A historic rematch for the ages lived up to the hype thanks to a wild and career-defining fourth quarter that saw the Tigers win the 2017 College Football Playoff National Championship Game in dramatic fashion 35-31 over Alabama.

The two defenses dominated the game early and often as many predicted given the number of stars on that side of the ball. Neither team found much success on third down (just nine combined conversions) and the passing game was inconsistent for both teams outside of a few big plays.

The Crimson Tide jumped out to an early lead behind the strong running of tailback Bo Scarbrough, who continued to abuse opponents with his punishing running style. He found the end zone early in the first quarter by scampering off to the left side of his big offensive line and finding pay dirt after 25 yards for the game’s first points. His second touchdown was even better than the first, using a few key blocks from his tight end and left tackle to hit the edge and scamper 37 yards for the score, running over a few defenders and carrying a few more on his back into the end zone.

Unfortunately the sophomore was injured in the third quarter with a leg injury, putting all the pressure on young quarterback Jalen Hurts. While he never looked too much like a true freshman, passing the ball was a struggle most of the night until he found a wide-open O.J. Howard for a 68-yard touchdown that had plenty thinking back to last year’s title game where he had a career outing.

That wasn’t enough to contain a determined Deshaun Watson in the final quarter however, as the signal-caller marched his team 88 yards in just six plays before leaping into the end zone for the first Clemson lead of the ball game with just under five minutes left.
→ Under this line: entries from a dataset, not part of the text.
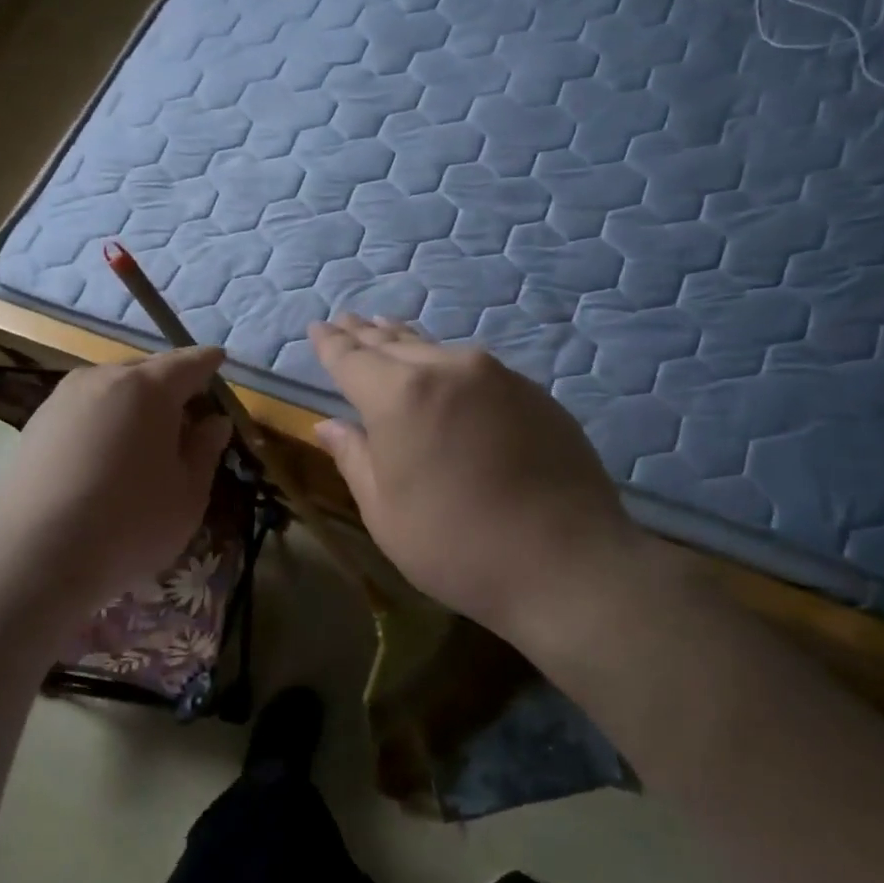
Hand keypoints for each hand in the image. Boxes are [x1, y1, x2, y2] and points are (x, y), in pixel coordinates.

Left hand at [0, 348, 231, 619]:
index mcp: (149, 388)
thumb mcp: (188, 495)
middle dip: (170, 387)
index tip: (220, 361)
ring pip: (111, 390)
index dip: (208, 363)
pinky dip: (102, 421)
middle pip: (147, 371)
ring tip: (145, 439)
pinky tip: (104, 455)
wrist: (33, 558)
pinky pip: (84, 410)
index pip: (189, 362)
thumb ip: (205, 450)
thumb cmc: (129, 524)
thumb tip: (213, 422)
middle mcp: (103, 379)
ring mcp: (62, 398)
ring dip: (133, 405)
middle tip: (187, 415)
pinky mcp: (34, 424)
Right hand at [309, 315, 647, 653]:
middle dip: (366, 334)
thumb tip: (328, 426)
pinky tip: (443, 370)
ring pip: (437, 349)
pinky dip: (447, 364)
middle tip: (347, 320)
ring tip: (387, 328)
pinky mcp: (532, 392)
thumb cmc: (455, 545)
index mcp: (400, 396)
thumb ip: (355, 458)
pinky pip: (474, 368)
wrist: (566, 562)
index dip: (331, 344)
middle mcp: (447, 369)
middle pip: (395, 344)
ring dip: (406, 341)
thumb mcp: (386, 511)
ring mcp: (496, 376)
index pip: (352, 359)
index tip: (318, 328)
It was a vintage performance from the college superstar (who finished 36-of-56 for 420 yards and three touchdowns), which included several key hookups with receiver Mike Williams and a few key runs that moved the chains.

The Tide didn’t seem phased however, answering right back in a wild sequence of events. They broke out of their offensive malaise with a surprising trick play that found Howard for a big gain once again to enter Clemson territory. That’s when Hurts finally used his legs to find the end zone, scampering 30 yards to the goal line as he weaved and ducked out of numerous tackles.
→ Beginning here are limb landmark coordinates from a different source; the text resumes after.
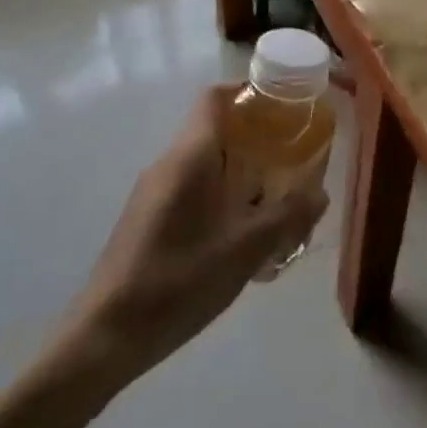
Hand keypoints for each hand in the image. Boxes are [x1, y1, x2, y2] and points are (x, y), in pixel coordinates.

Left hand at [65, 88, 326, 377]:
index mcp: (190, 155)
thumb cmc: (178, 280)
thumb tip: (321, 193)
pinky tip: (241, 235)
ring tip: (276, 197)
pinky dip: (221, 195)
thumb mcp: (245, 249)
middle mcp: (169, 163)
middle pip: (214, 129)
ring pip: (205, 163)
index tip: (283, 103)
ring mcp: (154, 192)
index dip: (247, 90)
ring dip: (240, 171)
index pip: (215, 97)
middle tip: (292, 154)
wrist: (105, 337)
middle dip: (255, 136)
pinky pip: (192, 189)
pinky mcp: (148, 219)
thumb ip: (288, 216)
Watson wasn’t done yet though, and saved his best for last with the game and his legacy on the line.

Facing a defense that was operating at a historic level coming into the game, Watson sliced and diced the Tide for a nine play, 68 yard march toward the end zone. With a make or break play coming up, the game’s offensive MVP dropped back and smoothly found ever reliable target Hunter Renfrow wide open in the end zone with just one second left.

That set off a wild celebration among the Clemson faithful as the school celebrated its second national title — and first since 1981 — in the sweetest of fashions. It was a game for the ages given the ending and tense final moments but will no doubt be remembered for an incredible drive that culminated in a championship for Dabo Swinney and the Tigers.